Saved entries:
• • •
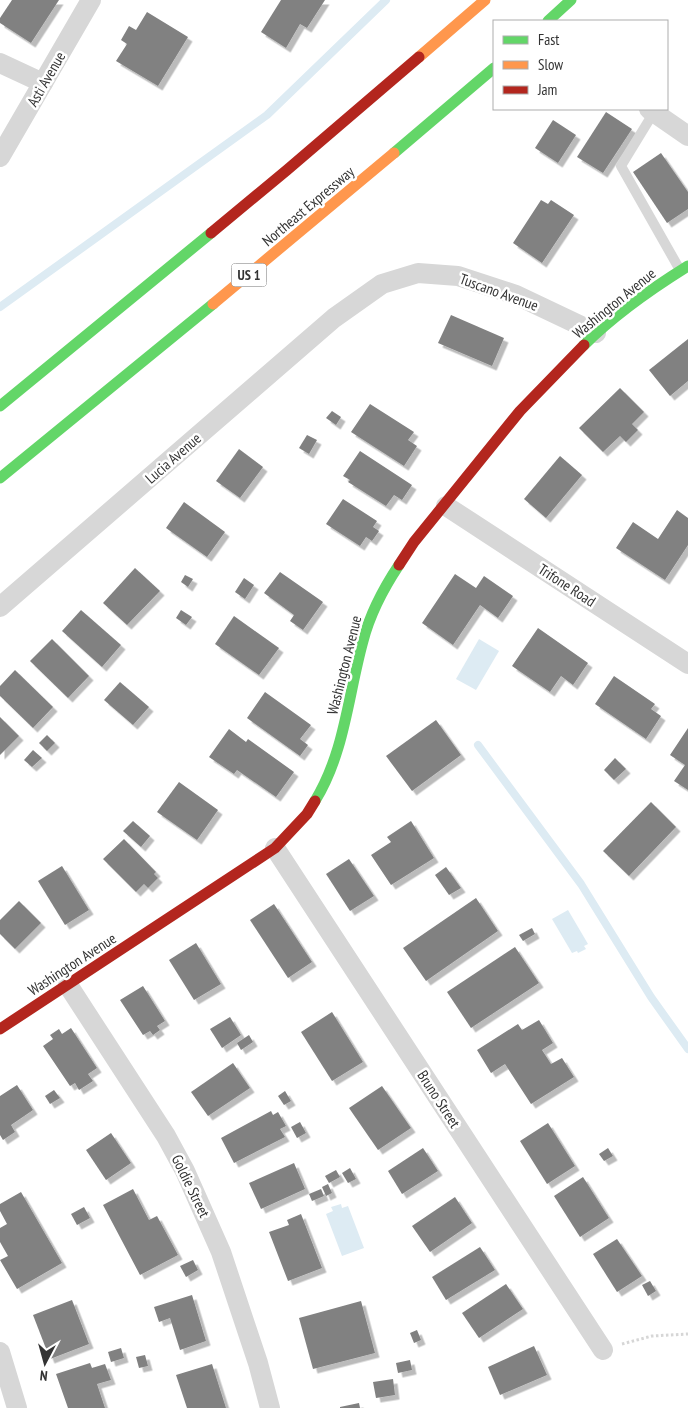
<svg xmlns="http://www.w3.org/2000/svg" width="688" height="1408" font-family="'PT Sans Narrow',sans-serif">
	<style>
		.water { fill: #ddebf3 }
		.lines { fill: none; stroke-linecap: round; stroke-linejoin: round }
		.stream { stroke: #ddebf3; stroke-width: 8 }
		.building { fill: #818181; filter: url(#shadow) }
		.path { stroke: #d6d6d6; stroke-width: 3; stroke-dasharray: 2.5 2.5; stroke-linecap: butt }
		.lane { stroke: #d7d7d7; stroke-width: 10 }
		.street { stroke: #d7d7d7; stroke-width: 20 }
		.fast { stroke: #63d668; stroke-width: 11 }
		.slow { stroke: #ff974d; stroke-width: 11 }
		.jam { stroke: #b3261e; stroke-width: 11 }
		.labels { text-anchor: middle; dominant-baseline: central; stroke-width: 5; stroke-linejoin: round; paint-order: stroke }
		.shield { fill: #fff; stroke: #707070; stroke-width: 1 }
		.shield-label { font-size: 14px; font-weight: bold; fill: #333 }
		.street-label { font-size: 15px; fill: #333; stroke: #fff }
	</style>
	<defs>
		<filter id="shadow"><feDropShadow dx="4.5" dy="4.5" stdDeviation="0" flood-color="#0004"/></filter>
	</defs>
	<rect width="100%" height="100%" fill="#fff"/>
	<g class="water">
		<polygon points="479,639 499,651 476,690 456,679"/>
		<polygon points="568,910 588,944 584,946 586,949 578,953 577,951 572,953 552,919"/>
		<polygon points="341,1204 342,1208 348,1206 364,1248 342,1256 326,1214 333,1211 331,1207"/>
	</g>
	<g class="lines">
		<g class="stream">
			<polyline points="0,307 267,115 386,0"/>
			<polyline points="478,745 581,884 651,997 688,1049"/>
		</g>
	</g>
	<g class="building">
		<polygon points="12,0 59,0 31,43 0,23 0,18"/>
		<polygon points="281,0 325,0 307,28 300,24 286,48 261,32"/>
		<polygon points="147,12 188,37 158,86 116,61 127,44 121,40 129,26 136,30"/>
		<polygon points="606,112 632,129 603,173 577,157"/>
		<polygon points="553,120 576,135 558,163 535,148"/>
		<polygon points="661,153 688,192 688,209 667,223 633,172"/>
		<polygon points="541,200 548,204 551,200 574,215 542,263 513,243"/>
		<polygon points="451,315 504,338 492,366 438,343"/>
		<polygon points="688,339 688,381 670,396 649,370"/>
		<polygon points="620,388 644,412 632,424 638,430 626,442 620,436 603,452 579,428"/>
		<polygon points="370,404 414,432 408,440 417,446 404,466 351,432"/>
		<polygon points="332,411 341,417 336,425 326,418"/>
		<polygon points="307,435 317,440 309,454 299,448"/>
		<polygon points="239,449 263,467 240,498 216,481"/>
		<polygon points="360,451 412,485 402,500 394,495 386,506 348,482 350,480 343,476"/>
		<polygon points="560,456 582,475 546,518 524,499"/>
		<polygon points="343,499 377,521 373,527 379,531 372,541 366,537 360,546 326,524"/>
		<polygon points="184,502 225,532 207,557 166,528"/>
		<polygon points="677,510 688,518 688,545 665,580 616,548 633,522 658,539"/>
		<polygon points="135,568 160,591 127,625 103,603"/>
		<polygon points="280,572 323,602 303,630 290,621 294,615 264,593"/>
		<polygon points="455,574 476,588 484,576 513,596 498,618 480,605 453,645 422,623"/>
		<polygon points="185,575 193,579 188,587 181,582"/>
		<polygon points="244,578 254,585 245,599 235,592"/>
		<polygon points="81,610 121,645 102,667 62,631"/>
		<polygon points="181,610 192,617 186,625 176,618"/>
		<polygon points="234,616 279,648 259,675 215,644"/>
		<polygon points="538,628 588,663 573,685 561,676 550,692 512,666"/>
		<polygon points="52,639 89,676 68,698 30,661"/>
		<polygon points="15,670 53,707 33,728 0,696 0,686"/>
		<polygon points="614,676 655,704 651,709 661,716 646,739 595,704"/>
		<polygon points="120,682 149,707 133,725 104,700"/>
		<polygon points="265,692 311,725 300,739 308,745 300,756 247,718"/>
		<polygon points="0,717 19,736 0,755"/>
		<polygon points="436,720 461,755 412,791 386,756"/>
		<polygon points="688,728 688,790 674,781 685,765 670,755"/>
		<polygon points="229,729 246,742 248,739 294,772 276,797 237,770 234,774 209,757"/>
		<polygon points="47,735 55,743 47,751 39,743"/>
		<polygon points="33,750 42,758 32,767 24,760"/>
		<polygon points="615,758 626,769 614,780 604,770"/>
		<polygon points="179,782 218,810 197,840 157,812"/>
		<polygon points="651,802 676,827 629,876 603,851"/>
		<polygon points="133,821 150,836 141,847 123,831"/>
		<polygon points="411,821 434,858 391,885 371,855 391,842 387,837"/>
		<polygon points="124,839 156,872 154,874 158,878 148,888 144,884 136,892 103,859"/>
		<polygon points="349,859 374,896 350,911 326,874"/>
		<polygon points="62,866 89,910 65,925 38,881"/>
		<polygon points="446,867 461,888 449,895 435,875"/>
		<polygon points="476,898 498,931 426,981 403,948"/>
		<polygon points="19,901 41,923 15,949 0,934 0,920"/>
		<polygon points="274,904 312,962 288,978 250,920"/>
		<polygon points="532,928 535,934 523,941 519,935"/>
		<polygon points="196,943 221,984 194,1000 169,960"/>
		<polygon points="515,947 539,983 471,1028 447,992"/>
		<polygon points="143,986 165,1021 157,1026 160,1030 153,1035 150,1031 143,1035 120,1000"/>
		<polygon points="332,1012 363,1062 332,1081 301,1032"/>
		<polygon points="230,1017 241,1035 222,1048 210,1029"/>
		<polygon points="539,1020 553,1043 542,1050 551,1064 562,1058 574,1077 531,1104 505,1064 491,1073 477,1050 518,1024 522,1030"/>
		<polygon points="71,1028 97,1068 88,1074 93,1081 79,1090 75,1083 70,1086 43,1046 53,1039 50,1035 59,1029 62,1034"/>
		<polygon points="249,1035 253,1042 241,1050 237,1043"/>
		<polygon points="233,1063 250,1088 208,1116 191,1092"/>
		<polygon points="17,1085 33,1110 11,1125 15,1132 3,1140 0,1135 0,1096"/>
		<polygon points="382,1086 411,1128 378,1150 349,1108"/>
		<polygon points="54,1090 60,1098 50,1104 45,1096"/>
		<polygon points="285,1091 291,1101 284,1105 278,1096"/>
		<polygon points="271,1111 273,1115 278,1112 286,1126 280,1129 285,1137 234,1163 221,1138"/>
		<polygon points="300,1122 306,1133 297,1138 291,1127"/>
		<polygon points="548,1123 575,1166 547,1184 520,1141"/>
		<polygon points="111,1133 131,1163 106,1180 86,1150"/>
		<polygon points="423,1148 438,1171 402,1194 388,1171"/>
		<polygon points="608,1148 613,1156 604,1161 599,1154"/>
		<polygon points="294,1163 305,1189 261,1209 249,1183"/>
		<polygon points="350,1168 356,1179 348,1183 342,1173"/>
		<polygon points="336,1170 340,1177 329,1183 325,1176"/>
		<polygon points="583,1177 609,1218 580,1237 554,1196"/>
		<polygon points="328,1184 332,1193 326,1196 322,1187"/>
		<polygon points="133,1189 149,1220 157,1216 178,1255 140,1275 103,1205"/>
		<polygon points="321,1189 324,1196 312,1201 309,1194"/>
		<polygon points="21,1192 62,1263 17,1289 0,1260 8,1256 0,1242 0,1228 7,1224 0,1211 0,1204"/>
		<polygon points="455,1197 472,1223 430,1252 412,1226"/>
		<polygon points="84,1207 90,1218 77,1225 71,1214"/>
		<polygon points="301,1214 322,1268 288,1281 269,1232 289,1225 287,1220"/>
		<polygon points="617,1239 642,1276 617,1292 593,1254"/>
		<polygon points="480,1247 495,1270 446,1300 432,1277"/>
		<polygon points="193,1260 198,1270 186,1277 180,1266"/>
		<polygon points="650,1281 656,1291 648,1296 642,1285"/>
		<polygon points="506,1284 523,1309 479,1338 462,1313"/>
		<polygon points="192,1295 206,1341 180,1350 170,1318 159,1322 154,1307"/>
		<polygon points="72,1300 89,1344 50,1359 33,1315"/>
		<polygon points="361,1301 375,1353 313,1369 299,1318"/>
		<polygon points="417,1330 421,1340 414,1343 410,1333"/>
		<polygon points="534,1346 547,1375 500,1395 488,1367"/>
		<polygon points="121,1348 124,1358 111,1362 108,1352"/>
		<polygon points="145,1355 148,1366 139,1368 136,1357"/>
		<polygon points="410,1360 412,1370 398,1373 396,1363"/>
		<polygon points="90,1363 92,1368 105,1364 111,1380 97,1384 105,1408 68,1408 56,1374"/>
		<polygon points="212,1364 226,1408 187,1408 176,1375"/>
		<polygon points="393,1379 395,1395 376,1398 373,1382"/>
		<polygon points="359,1403 360,1408 340,1408 340,1407"/>
	</g>
	<g class="lines">
		<polyline class="path" points="622,1344 652,1336 688,1334"/>
		<polyline class="lane" points="654,112 621,166 680,270"/>
		<g class="street">
			<polyline points="0,63 43,83"/>
			<polyline points="649,109 688,136"/>
			<polyline points="0,157 91,0"/>
			<polyline points="446,506 688,664"/>
			<polyline points="0,607 334,318 382,284 418,273 458,276 516,295 596,333"/>
			<polyline points="275,848 603,1350"/>
			<polyline points="68,985 166,1136 185,1171 221,1252 258,1363 270,1408"/>
			<polyline points="0,1352 17,1408"/>
		</g>
		<g class="fast">
			<polyline points="548,21 571,0"/>
			<polyline points="394,153 494,68"/>
			<path d="M584 345C615 314 651 289 688 266"/>
			<polyline points="0,406 211,233"/>
			<polyline points="0,478 213,304"/>
			<path d="M315 801C345 752 348 695 363 641 370 614 383 589 399 565"/>
		</g>
		<g class="slow">
			<polyline points="419,57 485,0"/>
			<polyline points="213,304 394,153"/>
		</g>
		<g class="jam">
			<polyline points="211,233 287,170 419,57"/>
			<polyline points="399,565 414,542 520,411 584,345"/>
			<polyline points="0,1029 275,848 307,814 315,801"/>
		</g>
	</g>
	<g class="labels">
		<rect class="shield" x="231.5" y="263.5" width="35" height="23" rx="4"/>
		<g class="shield-label">
			<text x="249" y="275">US 1</text>
		</g>
		<g class="street-label">
			<text transform="translate(46 79) rotate(-60)">Asti Avenue</text>
			<text transform="translate(308 206) rotate(-40)">Northeast Expressway</text>
			<text transform="translate(499 292) rotate(20)">Tuscano Avenue</text>
			<text transform="translate(614 303) rotate(-39)">Washington Avenue</text>
			<text transform="translate(173 458) rotate(-41)">Lucia Avenue</text>
			<text transform="translate(567 585) rotate(33)">Trifone Road</text>
			<text transform="translate(344 665) rotate(-76)">Washington Avenue</text>
			<text transform="translate(72 964) rotate(-33)">Washington Avenue</text>
			<text transform="translate(439 1099) rotate(57)">Bruno Street</text>
			<text transform="translate(191 1186) rotate(64)">Goldie Street</text>
		</g>
	</g>
	<rect x="493" y="20" width="175" height="90" fill="#ffffff" stroke="#adadad"/>
	<rect x="503" y="36" width="25" height="8" fill="#63d668" stroke="#adadad"/>
	<text x="538" y="45" font-size="15" fill="#333333">Fast</text>
	<rect x="503" y="61" width="25" height="8" fill="#ff974d" stroke="#adadad"/>
	<text x="538" y="70" font-size="15" fill="#333333">Slow</text>
	<rect x="503" y="86" width="25" height="8" fill="#b3261e" stroke="#adadad"/>
	<text x="538" y="95" font-size="15" fill="#333333">Jam</text>
	<g transform="translate(45 1363) rotate(186)" stroke="#ffffff" stroke-width="4" paint-order="stroke">
	<path d="M0-4L9 19L0 12L-9 19Z" fill="#333333"/>
	<text y="-8" font-size="14" font-weight="bold" text-anchor="middle" fill="#333333">N</text>
	</g>
</svg>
• • •
# WHAT IS EXPECTED:
The count alone is needed: how many lines of these entries contain the word "shadow"?

# ANSWER TO THIS PROBLEM:
2